Dataset rows.
· · ·

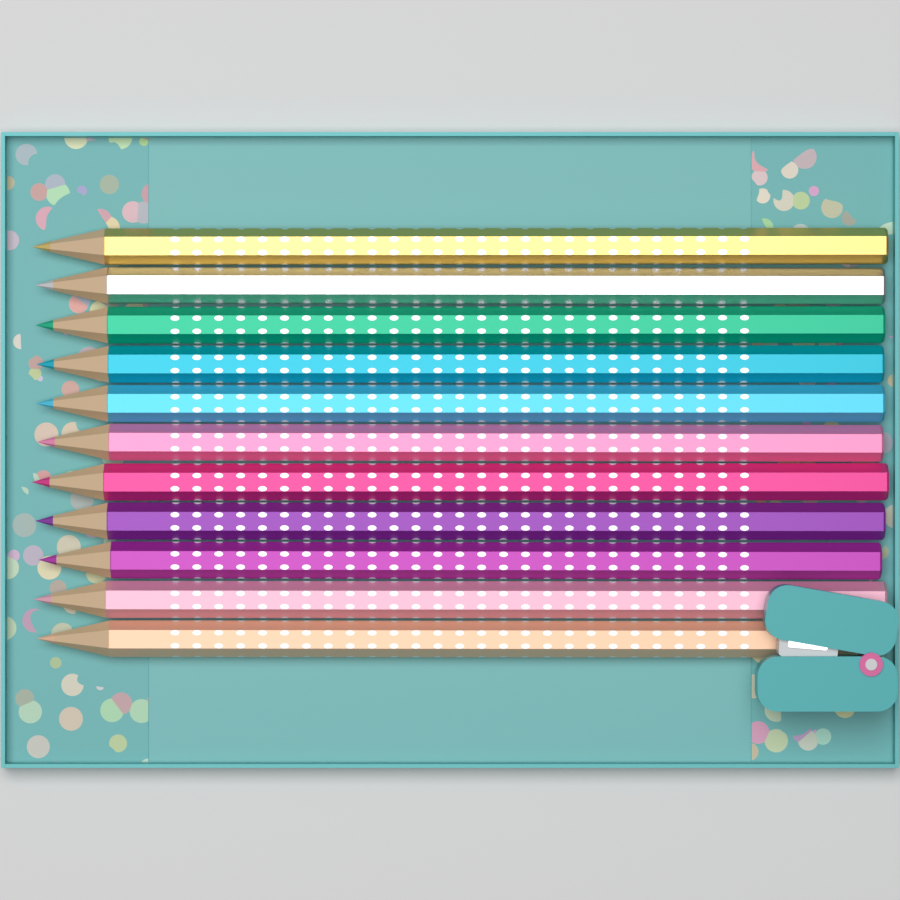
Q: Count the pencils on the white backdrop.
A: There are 11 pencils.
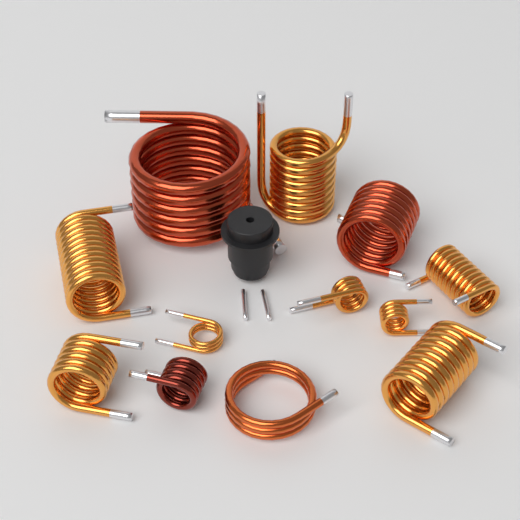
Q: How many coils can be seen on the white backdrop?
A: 12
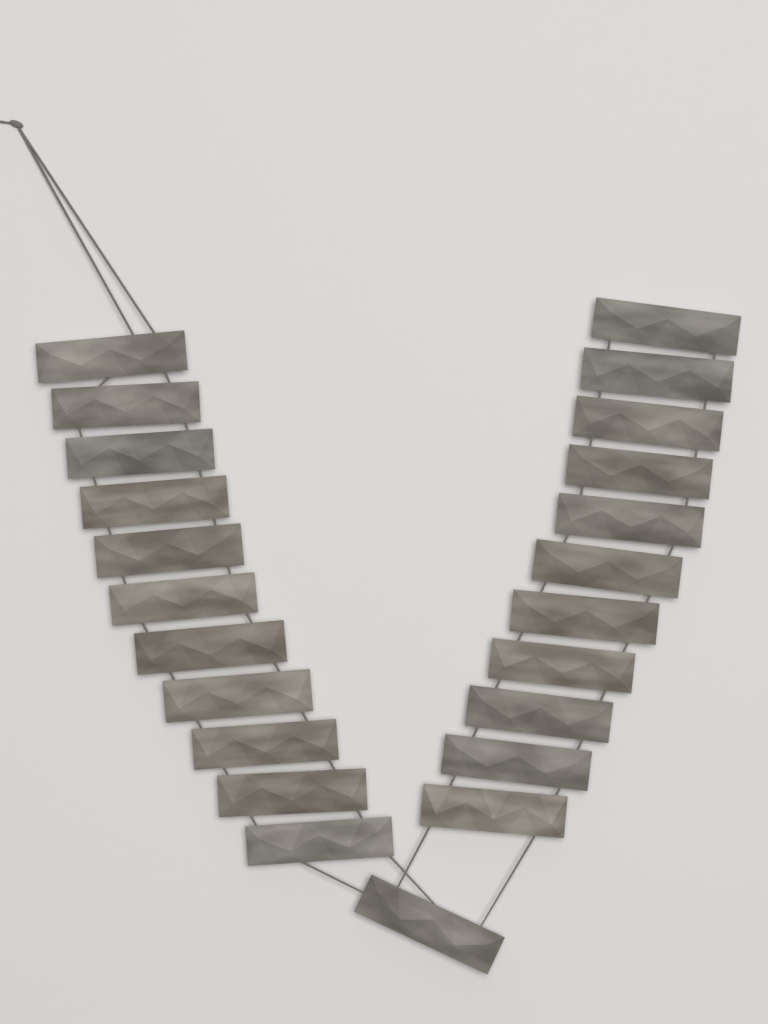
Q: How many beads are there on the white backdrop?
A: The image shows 23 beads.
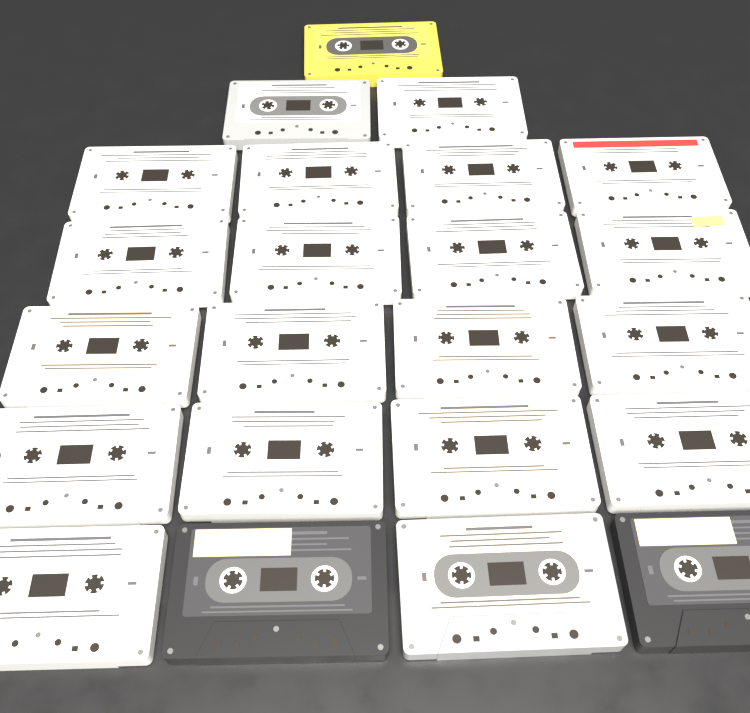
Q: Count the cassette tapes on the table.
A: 23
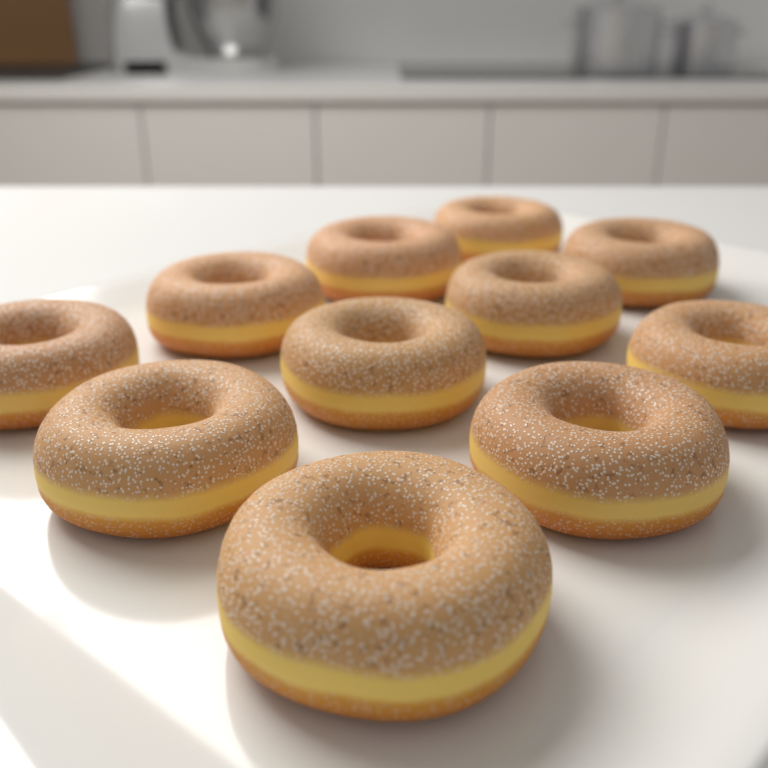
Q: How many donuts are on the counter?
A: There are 11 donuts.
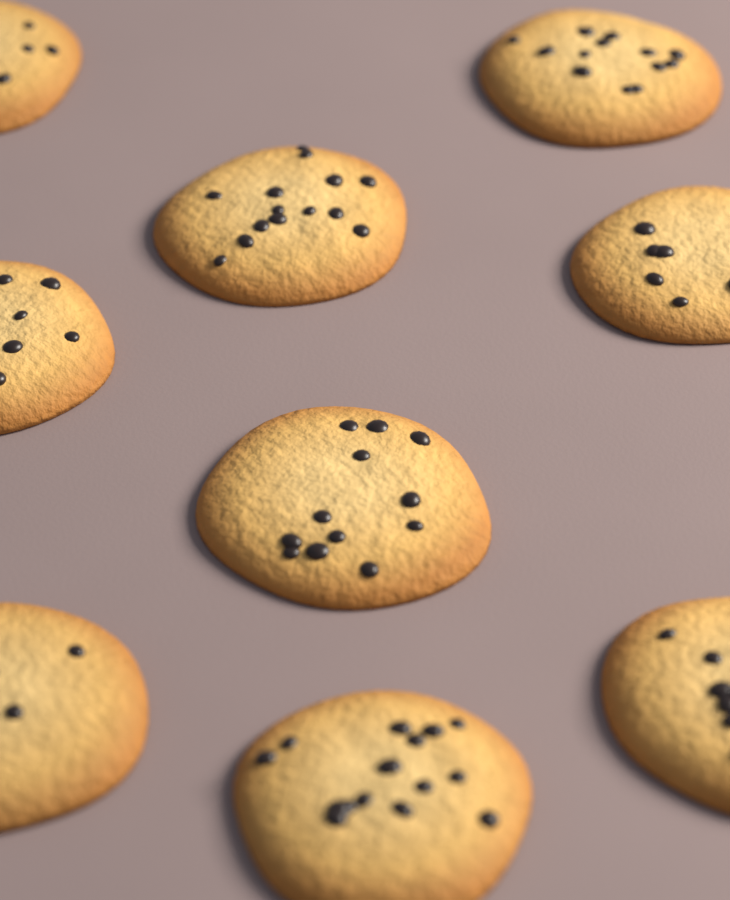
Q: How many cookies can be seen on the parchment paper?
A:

· · ·

Please copy all of the material above word for word and line by line, leaving out the pictures.

Q: Count the pencils on the white backdrop.
A: There are 11 pencils.
Q: How many coils can be seen on the white backdrop?
A: 12
Q: How many beads are there on the white backdrop?
A: The image shows 23 beads.
Q: Count the cassette tapes on the table.
A: 23
Q: How many donuts are on the counter?
A: There are 11 donuts.
Q: How many cookies can be seen on the parchment paper?
A:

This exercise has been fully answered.